5) “He was a (paper) ghost the whole time!”
The big reveal: undoubtedly the trickiest part. If the reveal falls flat, the whole talk is a bust. You’ll notice that the true reveal – to the people on the forum – isn’t used in the presentation at all. The reveal begins and ends with the post preceding it, which is the one about anagrams.
That’s because the actual explanation forum post was designed to spill the beans in a rather undramatic “So yeah, you’ve been punked. Whoops” fashion. It worked great on the forum, but to pull the rug away from those watching lots of pictures of forums with…another picture of a forum, isn’t exactly the exciting curtain toss I was hoping for. It would be flat and boring and dull. I’ll likely never post that one, because unless you happened to be there at the time, there’s nothing particularly exciting about it.
Instead, I had a think about how movies with a twist pull off a reveal, and it’s all about show, don’t tell. Usual Suspects, Sixth Sense, even TV shows like the UK’s Sherlock and more besides – they use rapid cuts and fade ins to visually show you the “clues” in summary before wrapping things up. A bit unusual for a slide deck, but that’s what I went with and thankfully it worked really well. It’s difficult to pick up some of the audience noises as I work through the “ah, but..” slides, but it was pretty exciting to see and hear the pennies drop as everything came into focus.
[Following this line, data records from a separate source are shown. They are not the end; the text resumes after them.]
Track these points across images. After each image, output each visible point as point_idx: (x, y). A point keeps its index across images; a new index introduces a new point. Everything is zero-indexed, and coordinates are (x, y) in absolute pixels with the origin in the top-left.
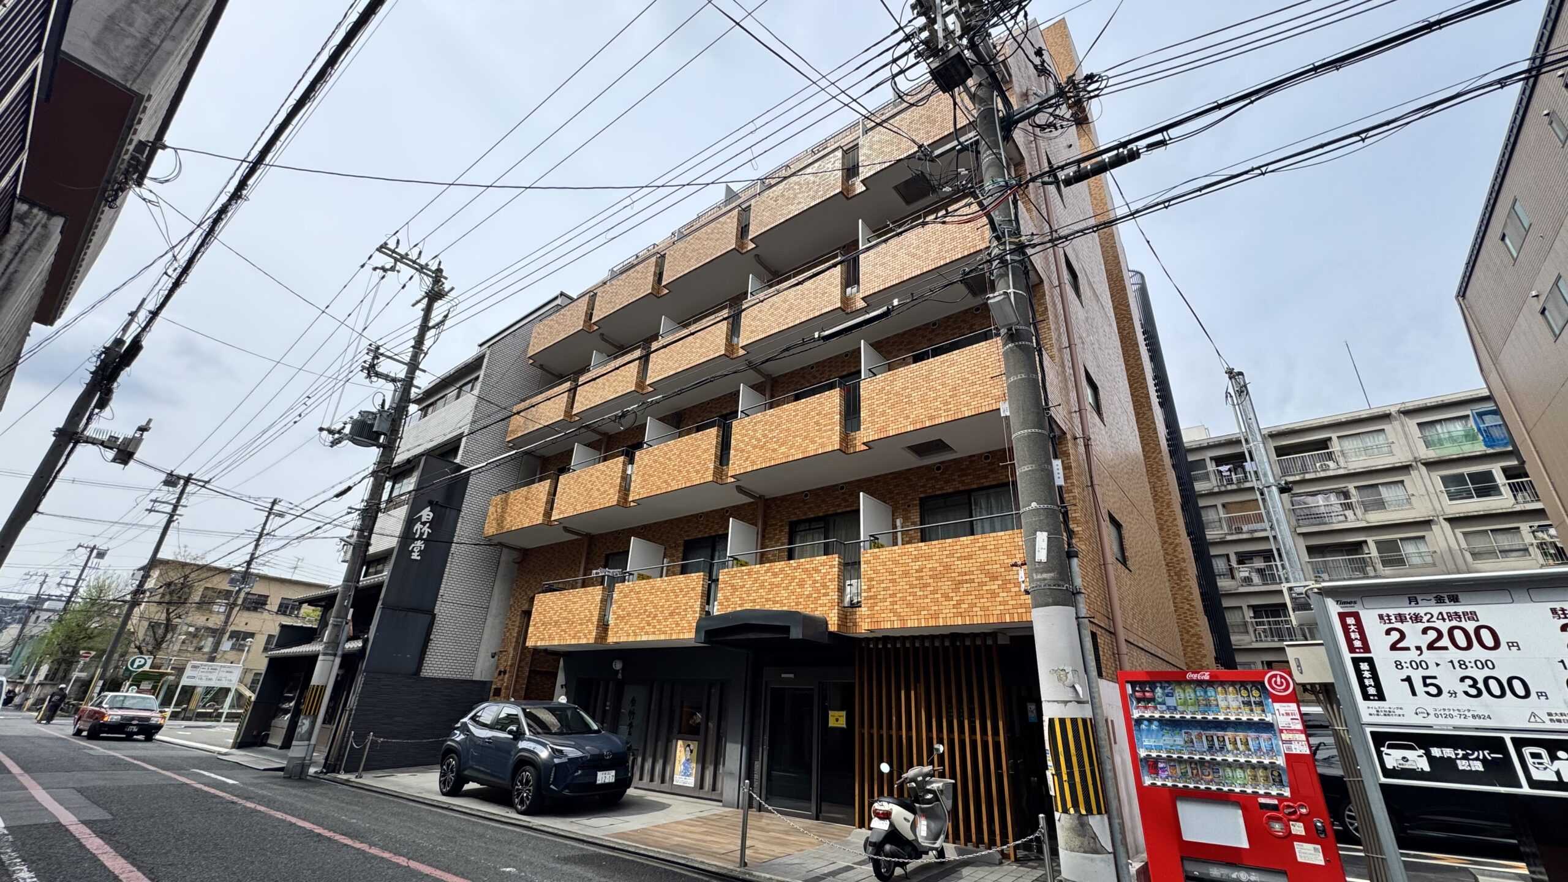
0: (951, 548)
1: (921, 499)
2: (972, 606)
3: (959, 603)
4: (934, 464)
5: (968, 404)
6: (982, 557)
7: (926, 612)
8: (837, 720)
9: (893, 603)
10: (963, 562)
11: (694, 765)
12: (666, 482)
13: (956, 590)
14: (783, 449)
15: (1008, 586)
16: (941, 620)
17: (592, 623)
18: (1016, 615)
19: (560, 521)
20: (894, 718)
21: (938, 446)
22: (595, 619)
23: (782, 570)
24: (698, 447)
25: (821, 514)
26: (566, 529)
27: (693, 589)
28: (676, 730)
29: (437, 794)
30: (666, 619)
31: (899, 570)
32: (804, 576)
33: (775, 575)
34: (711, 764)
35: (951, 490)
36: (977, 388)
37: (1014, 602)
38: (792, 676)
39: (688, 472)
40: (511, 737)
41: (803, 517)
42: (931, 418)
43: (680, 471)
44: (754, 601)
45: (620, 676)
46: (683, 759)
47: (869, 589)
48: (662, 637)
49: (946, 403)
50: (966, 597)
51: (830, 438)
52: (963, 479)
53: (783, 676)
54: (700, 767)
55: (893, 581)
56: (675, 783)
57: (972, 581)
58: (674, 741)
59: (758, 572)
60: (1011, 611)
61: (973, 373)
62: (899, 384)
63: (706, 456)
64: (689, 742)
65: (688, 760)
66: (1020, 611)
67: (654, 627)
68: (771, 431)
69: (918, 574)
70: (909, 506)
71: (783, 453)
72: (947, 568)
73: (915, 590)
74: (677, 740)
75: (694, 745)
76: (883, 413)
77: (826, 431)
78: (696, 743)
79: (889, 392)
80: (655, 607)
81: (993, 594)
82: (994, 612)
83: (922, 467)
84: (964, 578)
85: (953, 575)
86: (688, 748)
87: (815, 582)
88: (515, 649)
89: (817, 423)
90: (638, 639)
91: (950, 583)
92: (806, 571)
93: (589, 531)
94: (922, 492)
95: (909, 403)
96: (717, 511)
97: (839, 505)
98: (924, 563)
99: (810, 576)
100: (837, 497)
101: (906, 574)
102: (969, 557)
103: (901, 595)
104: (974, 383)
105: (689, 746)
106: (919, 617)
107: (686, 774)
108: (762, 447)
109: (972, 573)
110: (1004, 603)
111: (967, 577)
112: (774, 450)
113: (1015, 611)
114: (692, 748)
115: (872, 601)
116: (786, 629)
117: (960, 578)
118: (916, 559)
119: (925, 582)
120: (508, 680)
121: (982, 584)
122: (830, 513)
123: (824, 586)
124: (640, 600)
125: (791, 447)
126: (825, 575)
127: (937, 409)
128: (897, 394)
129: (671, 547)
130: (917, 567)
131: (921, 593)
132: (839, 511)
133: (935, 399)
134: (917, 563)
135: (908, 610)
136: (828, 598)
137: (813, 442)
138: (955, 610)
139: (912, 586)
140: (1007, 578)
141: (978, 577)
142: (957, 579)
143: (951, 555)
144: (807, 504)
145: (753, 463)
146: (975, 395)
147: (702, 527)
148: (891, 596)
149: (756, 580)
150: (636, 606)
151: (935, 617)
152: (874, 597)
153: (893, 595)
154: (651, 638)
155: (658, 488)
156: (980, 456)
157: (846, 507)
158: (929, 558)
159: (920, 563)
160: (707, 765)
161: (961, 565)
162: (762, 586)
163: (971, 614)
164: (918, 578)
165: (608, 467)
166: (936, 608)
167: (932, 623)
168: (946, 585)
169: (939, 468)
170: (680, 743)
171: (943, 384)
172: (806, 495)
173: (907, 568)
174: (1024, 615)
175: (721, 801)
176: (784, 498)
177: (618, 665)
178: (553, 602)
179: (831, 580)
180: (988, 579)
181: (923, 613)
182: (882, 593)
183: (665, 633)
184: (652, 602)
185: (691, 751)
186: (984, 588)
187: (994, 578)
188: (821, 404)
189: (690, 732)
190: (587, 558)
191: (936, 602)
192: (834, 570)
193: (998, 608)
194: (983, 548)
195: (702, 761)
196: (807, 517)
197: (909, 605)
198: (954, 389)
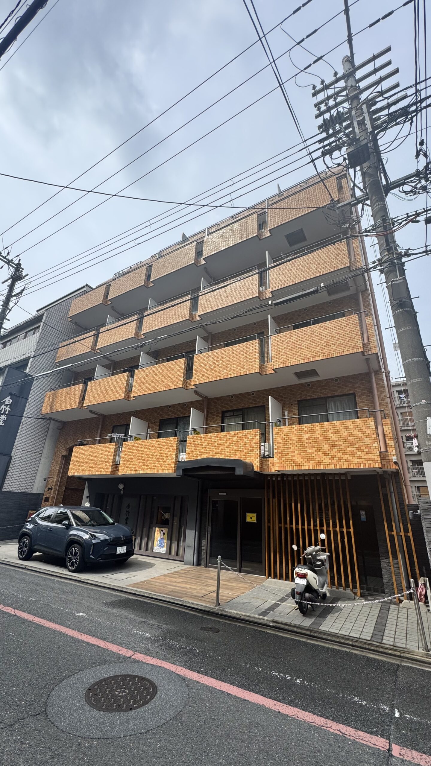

You’ll notice I also changed the background colour for those slides – from a standard white template to a black one – to make it visually clear something different was happening.
I also moved from the “Who likes anagrams” slide to a black screen very quickly to keep everyone a little off balance, diving into the reveal slides before they could potentially work it out for themselves.
6) DNE EHT
I had a huge amount of fun putting this one together, and spent a very long time making sure everything aligned as well as it possibly could. I’ve been asked to do a few more presentations of this talk and I’m already busy editing and adding some different content – there’s certainly enough to choose from.